BEGIN Available data

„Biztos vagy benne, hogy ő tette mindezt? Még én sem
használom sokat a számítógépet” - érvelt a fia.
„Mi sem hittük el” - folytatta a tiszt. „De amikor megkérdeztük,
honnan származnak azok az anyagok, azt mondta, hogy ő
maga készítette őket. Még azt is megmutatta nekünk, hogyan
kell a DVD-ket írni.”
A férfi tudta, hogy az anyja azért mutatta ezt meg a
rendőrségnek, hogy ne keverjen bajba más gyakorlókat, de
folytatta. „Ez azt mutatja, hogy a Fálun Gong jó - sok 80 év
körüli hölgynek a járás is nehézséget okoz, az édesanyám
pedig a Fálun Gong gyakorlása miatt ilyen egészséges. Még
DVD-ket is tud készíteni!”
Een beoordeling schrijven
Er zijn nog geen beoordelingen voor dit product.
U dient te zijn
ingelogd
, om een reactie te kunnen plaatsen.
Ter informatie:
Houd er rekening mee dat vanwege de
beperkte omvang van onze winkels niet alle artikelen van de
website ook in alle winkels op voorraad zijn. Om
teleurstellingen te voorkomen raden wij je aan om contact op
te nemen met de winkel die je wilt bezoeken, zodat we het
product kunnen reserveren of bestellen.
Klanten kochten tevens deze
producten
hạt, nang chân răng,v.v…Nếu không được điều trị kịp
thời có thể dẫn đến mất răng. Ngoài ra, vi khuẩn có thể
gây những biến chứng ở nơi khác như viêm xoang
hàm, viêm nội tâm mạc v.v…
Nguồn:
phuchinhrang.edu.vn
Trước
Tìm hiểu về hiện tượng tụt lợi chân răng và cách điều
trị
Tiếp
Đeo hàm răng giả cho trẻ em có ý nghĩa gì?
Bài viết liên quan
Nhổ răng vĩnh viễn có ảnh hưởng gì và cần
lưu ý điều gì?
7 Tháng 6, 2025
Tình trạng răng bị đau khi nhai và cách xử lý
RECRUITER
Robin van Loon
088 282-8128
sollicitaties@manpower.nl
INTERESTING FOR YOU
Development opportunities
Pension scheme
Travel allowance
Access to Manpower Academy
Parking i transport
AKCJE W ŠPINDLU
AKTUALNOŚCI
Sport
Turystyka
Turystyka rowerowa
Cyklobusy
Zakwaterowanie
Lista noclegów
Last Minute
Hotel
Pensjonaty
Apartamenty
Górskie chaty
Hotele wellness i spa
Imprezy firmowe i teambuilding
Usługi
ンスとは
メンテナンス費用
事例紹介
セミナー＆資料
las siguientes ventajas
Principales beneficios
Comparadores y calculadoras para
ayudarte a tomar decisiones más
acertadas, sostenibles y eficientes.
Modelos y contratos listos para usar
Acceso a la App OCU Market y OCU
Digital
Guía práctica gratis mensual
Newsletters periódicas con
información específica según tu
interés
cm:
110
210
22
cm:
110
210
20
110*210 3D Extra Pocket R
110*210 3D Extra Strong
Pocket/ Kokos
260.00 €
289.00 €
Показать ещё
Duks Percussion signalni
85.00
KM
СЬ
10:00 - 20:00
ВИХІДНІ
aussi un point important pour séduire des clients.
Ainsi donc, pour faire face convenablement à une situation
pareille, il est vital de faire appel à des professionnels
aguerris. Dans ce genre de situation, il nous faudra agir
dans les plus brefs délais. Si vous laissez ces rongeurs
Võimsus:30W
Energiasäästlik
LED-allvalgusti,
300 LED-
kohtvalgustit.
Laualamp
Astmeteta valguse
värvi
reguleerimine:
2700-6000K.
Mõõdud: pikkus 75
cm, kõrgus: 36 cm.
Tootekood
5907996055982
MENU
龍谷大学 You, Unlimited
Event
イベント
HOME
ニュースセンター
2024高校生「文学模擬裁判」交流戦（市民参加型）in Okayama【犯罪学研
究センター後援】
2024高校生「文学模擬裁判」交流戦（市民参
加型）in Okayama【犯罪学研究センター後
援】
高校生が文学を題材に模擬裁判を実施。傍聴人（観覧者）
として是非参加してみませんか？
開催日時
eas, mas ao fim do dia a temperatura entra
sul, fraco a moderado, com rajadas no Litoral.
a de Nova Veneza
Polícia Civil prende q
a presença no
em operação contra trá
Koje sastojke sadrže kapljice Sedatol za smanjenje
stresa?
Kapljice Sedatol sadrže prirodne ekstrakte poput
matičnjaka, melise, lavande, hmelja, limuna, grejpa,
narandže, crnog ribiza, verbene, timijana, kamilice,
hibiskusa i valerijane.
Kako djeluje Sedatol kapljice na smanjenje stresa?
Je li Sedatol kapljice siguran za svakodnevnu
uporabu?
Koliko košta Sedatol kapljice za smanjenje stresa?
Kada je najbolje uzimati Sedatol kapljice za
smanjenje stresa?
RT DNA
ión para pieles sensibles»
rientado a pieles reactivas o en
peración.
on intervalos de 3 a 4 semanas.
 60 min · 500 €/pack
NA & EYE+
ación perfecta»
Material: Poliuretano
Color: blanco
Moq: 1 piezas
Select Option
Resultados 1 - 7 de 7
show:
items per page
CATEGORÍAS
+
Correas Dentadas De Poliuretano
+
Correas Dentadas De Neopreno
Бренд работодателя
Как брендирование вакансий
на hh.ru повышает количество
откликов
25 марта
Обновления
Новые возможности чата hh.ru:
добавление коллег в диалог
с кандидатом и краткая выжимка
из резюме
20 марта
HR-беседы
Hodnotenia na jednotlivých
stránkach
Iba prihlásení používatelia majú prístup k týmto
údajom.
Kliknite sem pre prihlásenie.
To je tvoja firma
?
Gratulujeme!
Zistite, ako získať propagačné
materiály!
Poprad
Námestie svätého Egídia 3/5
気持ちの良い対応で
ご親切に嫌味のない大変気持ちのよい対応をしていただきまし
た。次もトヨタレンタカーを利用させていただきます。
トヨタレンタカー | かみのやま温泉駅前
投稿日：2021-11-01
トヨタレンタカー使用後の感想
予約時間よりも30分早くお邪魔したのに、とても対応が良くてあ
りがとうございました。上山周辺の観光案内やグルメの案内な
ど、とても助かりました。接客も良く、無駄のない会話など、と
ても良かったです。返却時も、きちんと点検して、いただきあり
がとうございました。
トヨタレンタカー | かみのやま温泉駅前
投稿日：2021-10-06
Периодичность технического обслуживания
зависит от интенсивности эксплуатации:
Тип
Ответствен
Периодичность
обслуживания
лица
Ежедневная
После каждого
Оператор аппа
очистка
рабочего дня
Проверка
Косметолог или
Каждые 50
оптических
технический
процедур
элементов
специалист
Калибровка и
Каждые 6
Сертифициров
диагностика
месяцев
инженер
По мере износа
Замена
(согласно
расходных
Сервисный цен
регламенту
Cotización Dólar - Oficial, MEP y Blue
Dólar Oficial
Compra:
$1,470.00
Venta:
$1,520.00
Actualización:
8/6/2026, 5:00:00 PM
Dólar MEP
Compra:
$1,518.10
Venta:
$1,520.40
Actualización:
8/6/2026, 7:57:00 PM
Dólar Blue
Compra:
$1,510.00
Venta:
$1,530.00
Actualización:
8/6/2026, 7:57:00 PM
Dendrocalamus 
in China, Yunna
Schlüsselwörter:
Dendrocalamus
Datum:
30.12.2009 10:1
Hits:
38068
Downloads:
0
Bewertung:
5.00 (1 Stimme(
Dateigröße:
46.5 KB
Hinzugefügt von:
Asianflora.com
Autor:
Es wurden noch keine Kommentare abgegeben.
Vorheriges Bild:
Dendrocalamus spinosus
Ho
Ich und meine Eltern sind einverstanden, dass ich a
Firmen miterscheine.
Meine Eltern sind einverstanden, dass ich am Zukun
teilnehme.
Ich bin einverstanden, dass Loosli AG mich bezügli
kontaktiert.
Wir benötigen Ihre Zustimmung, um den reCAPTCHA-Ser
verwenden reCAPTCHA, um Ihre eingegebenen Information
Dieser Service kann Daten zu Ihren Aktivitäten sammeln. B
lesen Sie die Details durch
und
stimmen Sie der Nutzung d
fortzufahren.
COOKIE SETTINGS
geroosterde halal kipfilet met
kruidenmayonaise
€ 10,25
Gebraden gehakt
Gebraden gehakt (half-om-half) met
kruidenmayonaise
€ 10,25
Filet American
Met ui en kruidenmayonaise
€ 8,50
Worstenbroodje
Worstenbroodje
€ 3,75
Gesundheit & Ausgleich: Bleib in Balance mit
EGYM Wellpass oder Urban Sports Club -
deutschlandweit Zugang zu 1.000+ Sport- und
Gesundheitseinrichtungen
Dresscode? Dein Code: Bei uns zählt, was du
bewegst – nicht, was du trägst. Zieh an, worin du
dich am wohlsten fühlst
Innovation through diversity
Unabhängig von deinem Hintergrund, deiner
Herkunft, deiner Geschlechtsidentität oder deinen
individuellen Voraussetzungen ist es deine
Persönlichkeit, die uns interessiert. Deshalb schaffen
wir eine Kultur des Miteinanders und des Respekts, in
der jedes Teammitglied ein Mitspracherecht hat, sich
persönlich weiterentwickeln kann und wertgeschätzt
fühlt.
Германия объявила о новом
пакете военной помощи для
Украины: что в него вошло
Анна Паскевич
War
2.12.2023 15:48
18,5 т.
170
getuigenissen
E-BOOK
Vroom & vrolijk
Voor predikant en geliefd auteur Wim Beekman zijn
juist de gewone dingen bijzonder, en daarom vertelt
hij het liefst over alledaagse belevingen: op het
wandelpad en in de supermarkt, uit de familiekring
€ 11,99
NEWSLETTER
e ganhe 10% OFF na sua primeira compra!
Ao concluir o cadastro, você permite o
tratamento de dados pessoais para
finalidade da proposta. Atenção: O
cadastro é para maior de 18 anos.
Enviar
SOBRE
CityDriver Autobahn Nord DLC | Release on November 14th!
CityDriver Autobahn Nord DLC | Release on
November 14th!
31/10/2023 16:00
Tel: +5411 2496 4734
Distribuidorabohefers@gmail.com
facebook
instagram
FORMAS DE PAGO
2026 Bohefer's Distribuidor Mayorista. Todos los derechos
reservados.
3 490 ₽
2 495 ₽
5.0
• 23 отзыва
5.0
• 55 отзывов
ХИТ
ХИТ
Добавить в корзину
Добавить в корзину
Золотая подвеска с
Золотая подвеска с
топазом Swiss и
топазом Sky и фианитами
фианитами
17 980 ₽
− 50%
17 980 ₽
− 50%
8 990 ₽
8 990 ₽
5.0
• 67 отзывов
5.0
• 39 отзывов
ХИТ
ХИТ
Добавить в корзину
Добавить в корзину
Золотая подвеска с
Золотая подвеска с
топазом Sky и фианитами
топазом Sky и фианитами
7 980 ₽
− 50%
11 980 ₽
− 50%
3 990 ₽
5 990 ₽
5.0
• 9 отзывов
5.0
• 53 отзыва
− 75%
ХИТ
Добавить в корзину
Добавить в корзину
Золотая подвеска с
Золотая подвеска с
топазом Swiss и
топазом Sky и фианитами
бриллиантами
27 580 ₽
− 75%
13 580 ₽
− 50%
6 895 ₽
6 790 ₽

END Available data

# Task directions
Lines containing the word "sadrže" must all be returned from the material above.

# Exercise response
Koje sastojke sadrže kapljice Sedatol za smanjenje
Kapljice Sedatol sadrže prirodne ekstrakte poput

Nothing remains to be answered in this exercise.